Mark Fogel, President and CEO of the Company, stated, "We are very pleased with the execution of our first managed CLO. We believe our origination pipeline will allow us to take full advantage of the transaction's reinvestment features, and our experienced asset management team will provide the support and oversight for the deal."
The Offered Notes include:
- $431.4 million of Class A Notes, which were rated Aaa(sf) by Moody's Investors Service, Inc., and AAA(sf) by DBRS, Inc.("DBRS Morningstar") and will be issued at a coupon of LIBOR+120 basis points;
- $100.3 million of Class A-S Notes, which were rated AAA(sf) by DBRS Morningstar and will be issued at a coupon of LIBOR+160 basis points;
- $37.1 million of Class B Notes, which were rated AA(low)(sf) by DBRS Morningstar and will be issued at a coupon of LIBOR+180 basis points;
- $43.1 million of Class C Notes, which were rated A(low)(sf) by DBRS Morningstar and will be issued at a coupon of LIBOR+200 basis points;
- $50.2 million of Class D Notes, which were rated BBB(sf) by DBRS Morningstar and will be issued at a coupon of LIBOR+265 basis points; and
- $13.0 million of Class E Notes, which were rated BBB(low)(sf) by DBRS Morningstar and will be issued at a coupon of LIBOR+310 basis points.

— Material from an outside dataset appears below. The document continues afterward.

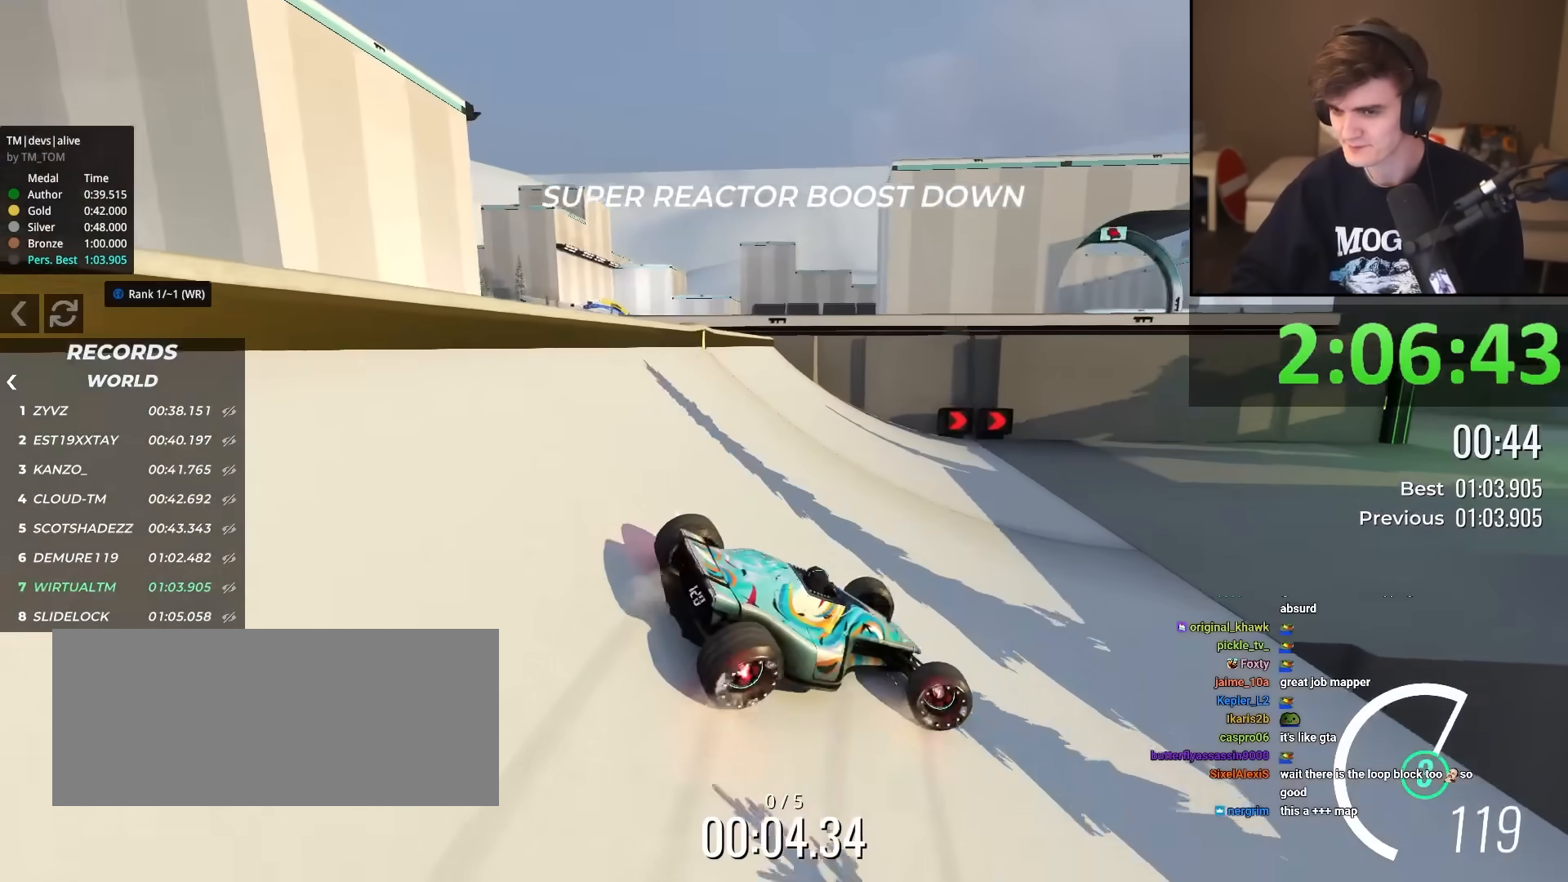
{"keys": ["left", "up"], "events": [[267, "right", "up"], [367, "left", "down"]]}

The transaction is expected to close by May 12, 2021, subject to satisfaction of customary closing conditions. As of the cut-off date the Offered Notes are collateralized (i) by floating-rate commercial real estate first mortgage loans and participations in first mortgage loans originated or acquired by the Company with an aggregate outstanding principal balance of approximately $802.6 million (inclusive of one delayed close loan totaling approximately $34 million). The transaction has also been structured with a 24-month reinvestment period during which the Issuer will be permitted to use principal proceeds to acquire additional mortgage loans and participations in mortgage loans that satisfy certain eligibility criteria. The Company will retain the Class F and Class G subordinated notes and the preferred shares in the transaction.
The Securities will not be registered under the Securities Act of 1933, as amended (the "Securities Act"), and may not be publicly offered or sold in the United States absent registration or an applicable exemption from registration requirements. The Offering was made privately in transactions exempt from the registration requirements of the Securities Act. This press release is not an offer to sell any securities of the Company or the Co-Issuers and is not a solicitation of an offer to buy such securities. This press release includes statements that may constitute forward-looking statements within the meaning of the Private Securities Litigation Reform Act of 1995. Such forward-looking statements are subject to a variety of known and unknown risks, uncertainties and other factors that are difficult to predict, many of which are beyond management's control.
Factors that can affect future results are discussed in the documents filed by the Company from time to time with the Securities and Exchange Commission.